Insurance is all in on AI, but the foundations are shaky

Record hiring in 2025 signals urgency, but expertise remains out of reach

Insurance is all in on AI, but the foundations are shaky

Transformation

By Roxanne Libatique

Artificial intelligence is making inroads across the insurance sector, yet a new GlobalData poll suggests the industry has not resolved fundamental questions about whether the technology – or the organizations deploying it – can support broad implementation.

Respondents split on whether AI is ready

The poll, fielded in the first and second quarters of 2026 among 113 respondents, found that close to one in four participants identified AI itself as not ready for widespread use in insurance. Published May 26, the GlobalData findings point to a gap between the pace at which insurers, brokers, and reinsurers are moving to integrate AI tools and the maturity of the technology and supporting structures around it. Ben Carey-Evans, senior insurance analyst at GlobalData, said the nature of current deployments may explain the hesitation. “This might be because use cases to date are largely around customer service and chatbots, rather than full-scale implementation. Regulation has not fully caught up yet, and there is concern around who is liable for mistakes made by AI,” Carey-Evans said. The observation points to a practical tension in the market: insurers face competitive pressure to move quickly on AI, while the legal and regulatory scaffolding that would clarify liability in the event of AI-driven errors has yet to be established.

Internal expertise is a persistent problem

The second-most cited concern in the poll was a lack of AI expertise at the organizational level – a finding that reflects how quickly the technology has moved relative to workforce development across the industry. One notable pattern in the data was the relative confidence respondents expressed in consumers compared to their own organizations. Only 5.3% of respondents pointed to consumer understanding as the primary obstacle to AI adoption. Carey-Evans tied this to the broader consumer environment. “This is likely because consumers are seeing increased usage of AI across all industries and companies they interact with and are becoming accustomed to it,” he said. The contrast is telling: insurance professionals appear more concerned about their own organizations’ capacity to handle AI than they are about whether policyholders will accept it.

Job postings reach a record high

Hiring data from GlobalData’s Job Analytics unit offers a window into how the industry is attempting to address the expertise shortfall. In 2025, there were 63,293 active job postings tied to AI expertise in insurance – a 50.9% increase over 2024 and the highest annual total on record. The numbers suggest that insurers are turning to the labor market as one mechanism for closing the capability gap, though the data also illustrates the scale of the challenge: AI applications are expanding faster than organizations can recruit and onboard the people needed to manage them.
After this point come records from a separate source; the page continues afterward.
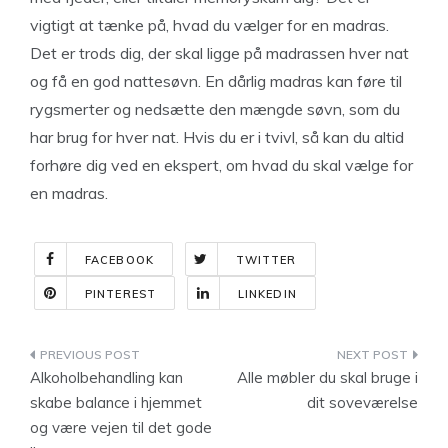
vigtigt at tænke på, hvad du vælger for en madras.
Det er trods dig, der skal ligge på madrassen hver nat
og få en god nattesøvn. En dårlig madras kan føre til
rygsmerter og nedsætte den mængde søvn, som du
har brug for hver nat. Hvis du er i tvivl, så kan du altid
forhøre dig ved en ekspert, om hvad du skal vælge for
en madras.
FACEBOOK
TWITTER
PINTEREST
LINKEDIN
Indlægsnavigation
Alkoholbehandling kan
Alle møbler du skal bruge i
skabe balance i hjemmet
dit soveværelse
og være vejen til det gode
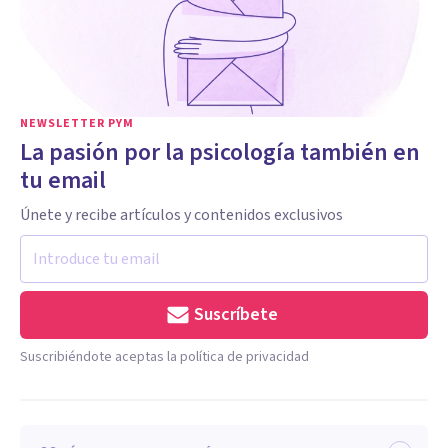
NEWSLETTER PYM
La pasión por la psicología también en
tu email
Únete y recibe artículos y contenidos exclusivos
Suscríbete
Suscribiéndote aceptas la política de privacidad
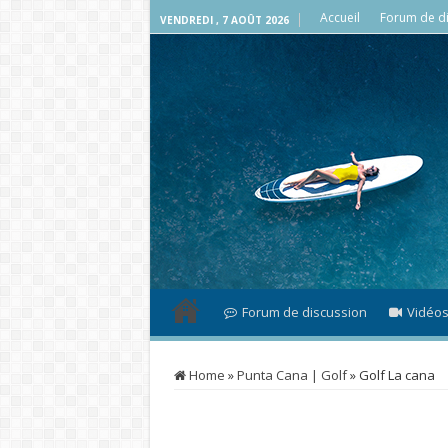
Accueil
Forum de di
VENDREDI , 7 AOÛT 2026
Forum de discussion
Vidéo
Home
»
Punta Cana | Golf
»
Golf La cana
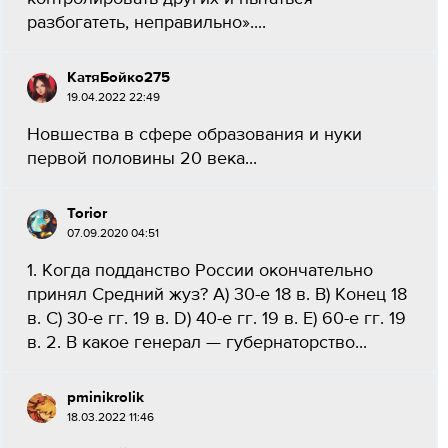
разбогатеть, неправильно»....
КатяБойко275
19.04.2022 22:49
Новшества в сфере образования и нуки
первой половины 20 века​...
Torior
07.09.2020 04:51
1. Когда подданство России окончательно
принял Средний жуз? А) 30-е 18 в. В) Конец 18
в. С) 30-е гг. 19 в. D) 40-е гг. 19 в. Е) 60-е гг. 19
в. 2. В какое генерал — губернаторство...
pminikrolik
18.03.2022 11:46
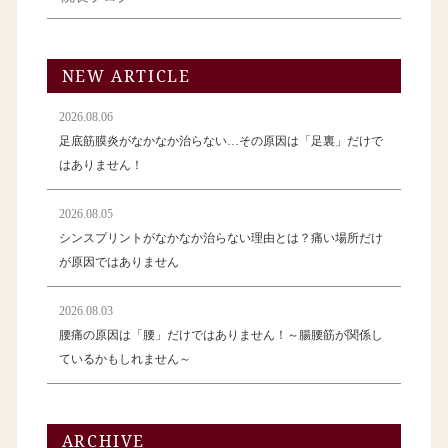
NEW ARTICLE
2026.08.06
足底筋膜炎がなかなか治らない…その原因は「足裏」だけで
はありません！
2026.08.05
シンスプリントがなかなか治らない理由とは？痛い場所だけ
が原因ではありません
2026.08.03
腰痛の原因は「腰」だけではありません！～腸腰筋が関係し
ているかもしれません～
ARCHIVE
Carey-Evans said incremental deployment – rather than a sweeping, enterprise-wide rollout – may be the more practical course. “There will always be challenges to implement a technology with such high expectations as AI across the value chain. Insurers need to ensure they have the right expertise in place and fully understand the technology. Targeting certain areas at a time, such as customer service, customer acquisition, or claims could help make the scale manageable,” he said.

Liability and accountability questions mount

The readiness concerns identified by GlobalData are part of a wider set of questions the industry is grappling with as AI use deepens. A separate report from Willis, published May 28 as part of its Risk and Resilience Review series, examined how AI integration across underwriting, claims, and cyber defense is generating new exposures around accountability and insurability. The Willis report noted that the insurance market is diverging on how to handle AI-related risk in policy language, with some carriers maintaining traditional wording while others are moving toward coverage that explicitly addresses AI and ties underwriting requirements to governance frameworks.

Spike Lipkin, chief AI officer at Willis, said the governance dimension has become as consequential as the technology itself. “AI is already reshaping the risk landscape in real time, but many organisations are moving forward without fully understanding the systems they rely on. Business leaders need to recognise that this is no longer just a technology issue, but a governance, liability, and trust challenge. Those who stay passive risk falling behind both in resilience and competitiveness. Leaders must be vigilant, challenge outputs, and invest in robust governance frameworks that bring transparency and accountability to how AI is deployed,” Lipkin said.

Industry faces pressure to establish clearer guardrails

The picture that emerges from both reports is one of an industry that has moved decisively toward AI adoption without yet establishing the internal controls, regulatory clarity, or workforce depth to manage it at scale. The near-term priority appears to be less about whether to use AI and more about building the organizational infrastructure to use it in a way that contains rather than compounds risk. On that front, Carey-Evans’ recommendation for targeted, phased implementation offers a practical starting point – one that allows carriers to develop expertise and test governance approaches in defined areas before expanding AI use more broadly across the business.